De volta à quase-derrota, a minha leitura da crise de 2014 é diferente da maioria dos analistas. Faço um paralelo com as manifestações de maio de 1968, interpretadas pela grande maioria dos intelectuais como algo romantizado, representando a luta dos estudantes por um novo mundo, sem exploração, porém, analisada com os pés no chão por Tony Judt em seu magistral livro, Pós-Guerra, mostrando que o motivador daqueles levantes foi a falta de vagas em universidades para a crescente demanda dos jovens. Judt revela que tais revoltas foram mais fortes justamente nos países que menos absorviam os egressos do ensino médio.
O acerto da leitura de Judt foi indiretamente reconhecido por Daniel Cohn Bendit, o grande líder das jornadas parisienses, ao afirmar que as revoltas não haviam deixado herança alguma no que tange à mudança das estruturas de poder, mas apenas um certo ideal não alcançado de um mundo melhor, a desmobilização foi instantânea. Uma coisa certamente ocorreu, o ensino superior francês sofreu uma forte expansão e abertura de vagas no final da década de 1960 e início dos anos 70.

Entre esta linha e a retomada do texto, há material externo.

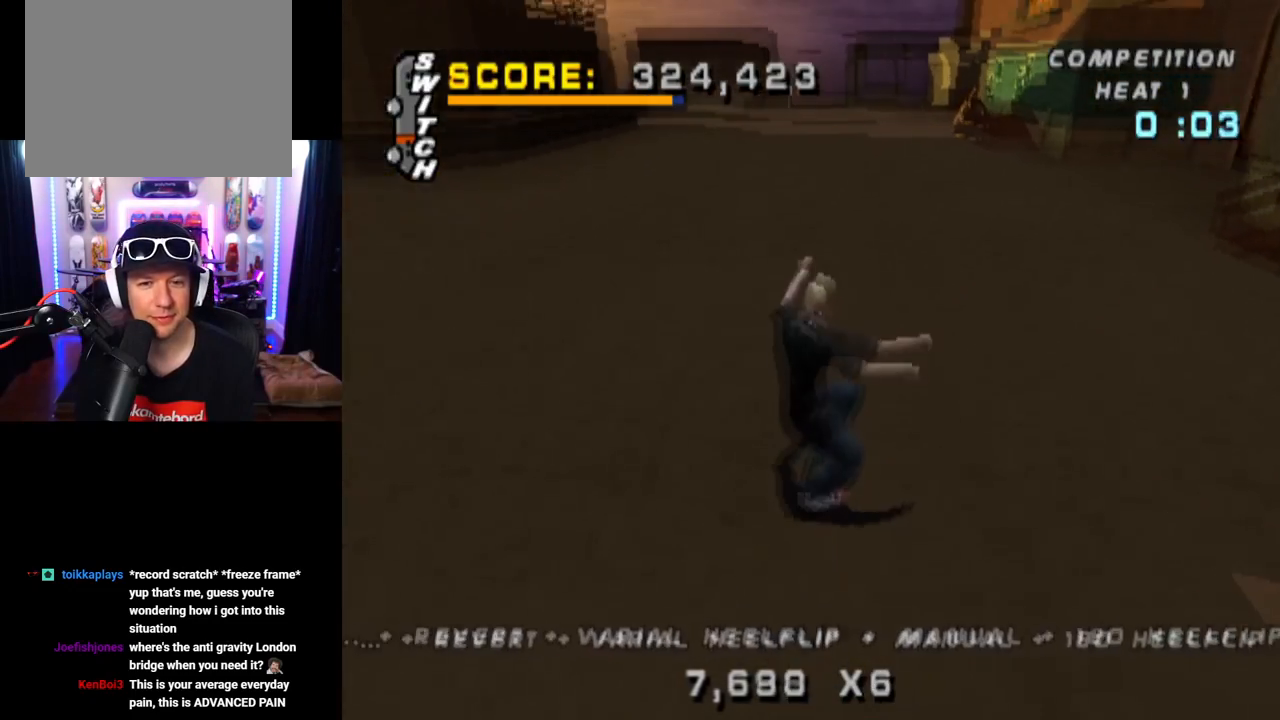
{"buttons": ["CROSS"], "left_stick": "center", "right_stick": "center", "events": [[150, "SQUARE", "down"], [184, "CROSS", "up"], [350, "CROSS", "down"], [367, "SQUARE", "up"], [417, "DPAD_LEFT", "up"]]}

Algo semelhante ocorreu em 2013 no Brasil. Muitos romantizam como o rompimento do eleitorado com o sistema, alguns afirmam que foram motivados por redes sociais obscuras. Todavia, poucos salientam a superposição de dois eventos, uma inflação de alimentos crescente que tradicionalmente é maior em maio, e os gastos com os estádios inaugurados para a Copa das Confederações. A inflação de alimentos atinge em cheio o orçamento da grande maioria das famílias brasileiras, e o futebol mobiliza todo o país. Inflação crescente e desperdício de recursos públicos, este último trazido ao centro do palco pelo esporte nacional, foram os motivadores dos protestos. A fagulha foi a agressão física à jornalista da Folha de São Paulo na Av. Paulista.
As manifestações eclodiram em todo o país e o resultado imediato foi a queda abrupta da avaliação do Governo Dilma. Ela só veio a recuperar parte de sua popularidade meses depois, a partir do final do ano. Mesmo assim a sua avaliação não retornou aos patamares anteriores às manifestações. Há um motivo para isso, a efetiva redução do poder de compra da população, em particular dos mais pobres.

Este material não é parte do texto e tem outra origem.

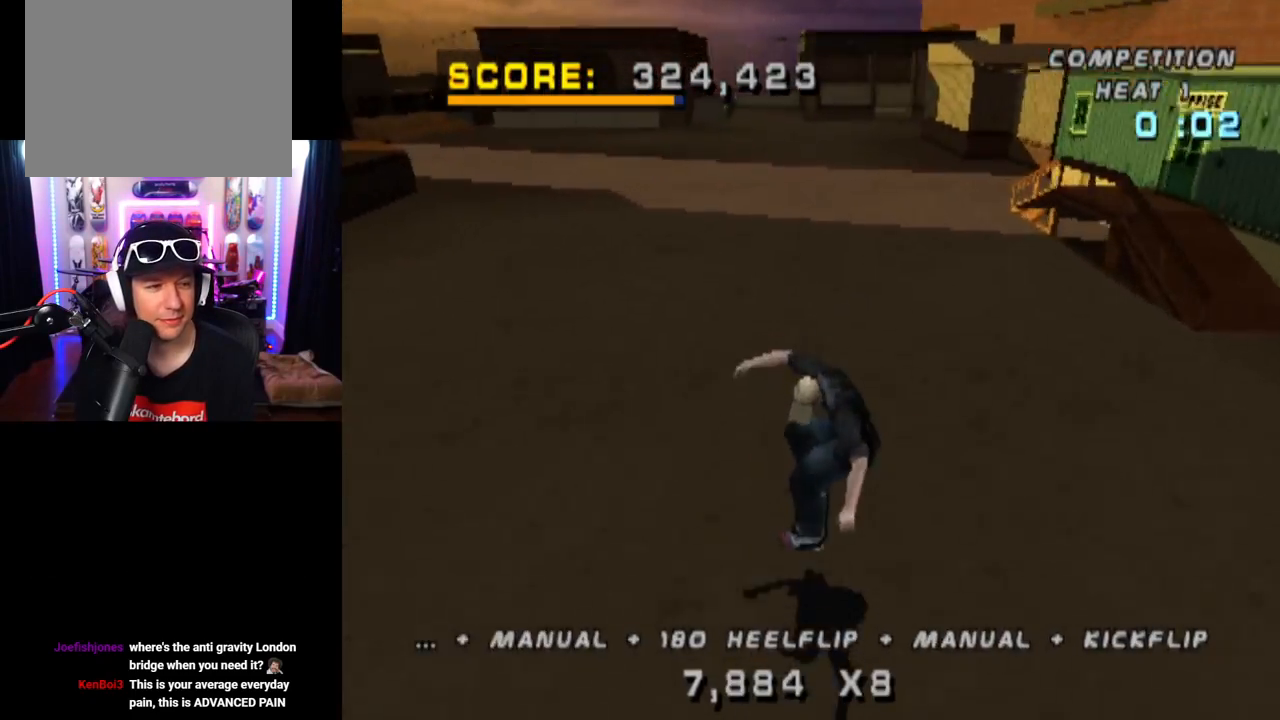
{"buttons": ["CROSS"], "left_stick": "center", "right_stick": "center", "events": [[100, "DPAD_UP", "up"], [201, "DPAD_RIGHT", "down"], [234, "SQUARE", "down"], [267, "CROSS", "up"], [451, "CROSS", "down"], [467, "DPAD_RIGHT", "up"], [484, "SQUARE", "up"]]}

Não sou economista e, portanto, não desejo entrar aqui em controvérsias acerca das razões da crise. O fato é que os gastos do governo aumentaram muito ao mesmo tempo em que várias desonerações foram concedidas, prejudicando a arrecadação. O BNDES recebeu aportes do Tesouro Nacional aumentando as despesas para-fiscais do Governo. O superávit primário diminuiu e o resultado final foram as pressões inflacionárias. Parte delas foi absorvida pela política de preços da Petrobras. Ainda assim, a média aritmética da inflação dos quatro anos que antecederam o primeiro Governo Dilma foi de 5,15% ao passo que entre 2011 e 2014 foi de 6,17%.
Os exemplos subsidiários e contrastantes de Pimentel em Minas Gerais e Jaques Wagner e Rui Costa na Bahia ajuda a ilustrar o meu argumento. No primeiro caso um estado com sérios problemas fiscais, e no segundo um estado com as finanças ajustadas, dando graus de liberdade para seus governantes investirem para melhorar o bem-estar da população.
É muito comum que os governantes sigam a regra do senso comum de apertar o cinto dos gastos públicos na primeira metade do mandato, e passar a gastar mais nos últimos dois anos, com a proximidade das eleições. O que vimos no primeiro Governo Dilma foi praticamente o inverso disso. Tratava-se de um experimento que podia dar certo ou não. Creio que não seguir regras costumeiras indica um certo grau de voluntarismo. Vale o parêntesis de que políticos podem vir a ser voluntaristas quando o assunto é economia, e economistas tendem a ser voluntaristas quando o assunto é política. Nos dois casos o resultado final tende a não ser bom.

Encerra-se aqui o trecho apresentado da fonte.